> **Your task**
Each record below must come back exactly as written; its pictures must not.

-------------------------

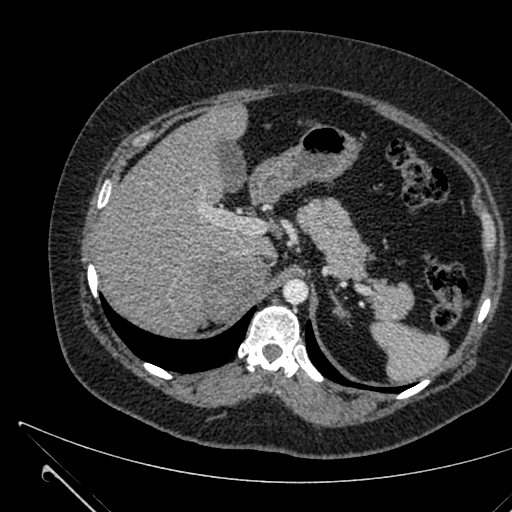
Contrast-enhanced abdominal CT, one axial slice. 120 kVp. Intravenous contrast given. Soft-tissue window (W 400 / L 40 HU). 1 mm slice thickness. 512 × 512 image matrix, field of view 376 × 376 mm. Patient: female, 36 years. Case-level facts recorded for this patient, not image findings: diagnosis: adrenocortical carcinoma; tumour side: right adrenal; tumour size at pathology: 10 cm; Ki-67 index: 20 %; stage (as recorded): 4.
Annotated regions visible in this slice (semi-automatically segmented with operator editing):
- mass: bounding box <204,257,264,321> (left, top, right, bottom; pixels)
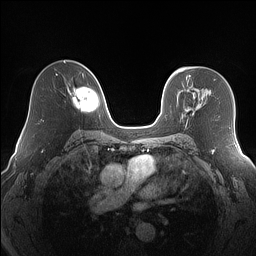
Breast MRI (dynamic contrast-enhanced), one axial slice; position 101 of 160 along the scan axis; dynamic contrast-enhanced series, time point 2 of 7 at this slice position (early post-contrast); 1.5 T; TE 1.4 ms, TR 5 ms; 1.2 mm slice thickness; 256 × 256 image matrix, field of view 320 × 320 mm. Female patient.
Structures marked on this image (semi-automatically segmented with operator editing):
- enhancing-tissue mask used for the functional tumour volume (all voxels passing the contrast-enhancement thresholds inside the analysis volume; usually the tumour): bounding box (x1, y1, x2, y2) in pixels: (186, 108, 192, 125)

-------------------------

> **Response to the exercise**
Contrast-enhanced abdominal CT, one axial slice. 120 kVp. Intravenous contrast given. Soft-tissue window (W 400 / L 40 HU). 1 mm slice thickness. 512 × 512 image matrix, field of view 376 × 376 mm. Patient: female, 36 years. Case-level facts recorded for this patient, not image findings: diagnosis: adrenocortical carcinoma; tumour side: right adrenal; tumour size at pathology: 10 cm; Ki-67 index: 20 %; stage (as recorded): 4.
Annotated regions visible in this slice (semi-automatically segmented with operator editing):
- mass: bounding box <204,257,264,321> (left, top, right, bottom; pixels)
Breast MRI (dynamic contrast-enhanced), one axial slice; position 101 of 160 along the scan axis; dynamic contrast-enhanced series, time point 2 of 7 at this slice position (early post-contrast); 1.5 T; TE 1.4 ms, TR 5 ms; 1.2 mm slice thickness; 256 × 256 image matrix, field of view 320 × 320 mm. Female patient.
Structures marked on this image (semi-automatically segmented with operator editing):
- enhancing-tissue mask used for the functional tumour volume (all voxels passing the contrast-enhancement thresholds inside the analysis volume; usually the tumour): bounding box (x1, y1, x2, y2) in pixels: (186, 108, 192, 125)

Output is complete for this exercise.